• _WORK TO COMPLETE_: Copy out every one of the records below word for word, keeping each line as it stands.

• _DATA LINES_:
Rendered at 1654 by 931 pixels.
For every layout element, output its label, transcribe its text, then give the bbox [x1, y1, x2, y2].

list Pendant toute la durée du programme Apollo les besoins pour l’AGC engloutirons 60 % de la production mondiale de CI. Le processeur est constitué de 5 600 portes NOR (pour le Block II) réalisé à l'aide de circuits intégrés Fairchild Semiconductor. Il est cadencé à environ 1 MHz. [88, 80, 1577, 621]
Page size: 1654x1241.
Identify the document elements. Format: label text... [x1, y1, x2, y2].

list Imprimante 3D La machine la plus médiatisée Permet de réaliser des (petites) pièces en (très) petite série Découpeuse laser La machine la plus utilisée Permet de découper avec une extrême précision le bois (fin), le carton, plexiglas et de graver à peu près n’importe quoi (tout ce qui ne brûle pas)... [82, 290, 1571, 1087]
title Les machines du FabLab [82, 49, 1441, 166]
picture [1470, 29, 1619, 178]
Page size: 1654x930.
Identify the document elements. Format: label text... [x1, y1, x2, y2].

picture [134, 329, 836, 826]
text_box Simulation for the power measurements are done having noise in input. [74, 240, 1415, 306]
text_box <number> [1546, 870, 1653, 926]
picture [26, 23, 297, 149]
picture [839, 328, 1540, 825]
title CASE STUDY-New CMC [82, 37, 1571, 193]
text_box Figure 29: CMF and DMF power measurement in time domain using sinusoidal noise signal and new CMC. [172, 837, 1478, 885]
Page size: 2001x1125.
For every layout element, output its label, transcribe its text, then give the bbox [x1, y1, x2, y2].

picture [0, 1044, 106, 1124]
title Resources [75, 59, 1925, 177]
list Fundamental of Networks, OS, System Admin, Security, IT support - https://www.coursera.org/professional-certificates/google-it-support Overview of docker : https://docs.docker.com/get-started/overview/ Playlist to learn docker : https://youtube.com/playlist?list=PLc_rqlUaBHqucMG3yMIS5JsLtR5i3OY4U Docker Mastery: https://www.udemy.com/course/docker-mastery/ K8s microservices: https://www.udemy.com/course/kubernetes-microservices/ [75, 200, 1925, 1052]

• _RESPONSE TO THE TASK_:
Rendered at 1654 by 931 pixels.
For every layout element, output its label, transcribe its text, then give the bbox [x1, y1, x2, y2].

list Pendant toute la durée du programme Apollo les besoins pour l’AGC engloutirons 60 % de la production mondiale de CI. Le processeur est constitué de 5 600 portes NOR (pour le Block II) réalisé à l'aide de circuits intégrés Fairchild Semiconductor. Il est cadencé à environ 1 MHz. [88, 80, 1577, 621]
Page size: 1654x1241.
Identify the document elements. Format: label text... [x1, y1, x2, y2].

list Imprimante 3D La machine la plus médiatisée Permet de réaliser des (petites) pièces en (très) petite série Découpeuse laser La machine la plus utilisée Permet de découper avec une extrême précision le bois (fin), le carton, plexiglas et de graver à peu près n’importe quoi (tout ce qui ne brûle pas)... [82, 290, 1571, 1087]
title Les machines du FabLab [82, 49, 1441, 166]
picture [1470, 29, 1619, 178]
Page size: 1654x930.
Identify the document elements. Format: label text... [x1, y1, x2, y2].

picture [134, 329, 836, 826]
text_box Simulation for the power measurements are done having noise in input. [74, 240, 1415, 306]
text_box <number> [1546, 870, 1653, 926]
picture [26, 23, 297, 149]
picture [839, 328, 1540, 825]
title CASE STUDY-New CMC [82, 37, 1571, 193]
text_box Figure 29: CMF and DMF power measurement in time domain using sinusoidal noise signal and new CMC. [172, 837, 1478, 885]
Page size: 2001x1125.
For every layout element, output its label, transcribe its text, then give the bbox [x1, y1, x2, y2].

picture [0, 1044, 106, 1124]
title Resources [75, 59, 1925, 177]
list Fundamental of Networks, OS, System Admin, Security, IT support - https://www.coursera.org/professional-certificates/google-it-support Overview of docker : https://docs.docker.com/get-started/overview/ Playlist to learn docker : https://youtube.com/playlist?list=PLc_rqlUaBHqucMG3yMIS5JsLtR5i3OY4U Docker Mastery: https://www.udemy.com/course/docker-mastery/ K8s microservices: https://www.udemy.com/course/kubernetes-microservices/ [75, 200, 1925, 1052]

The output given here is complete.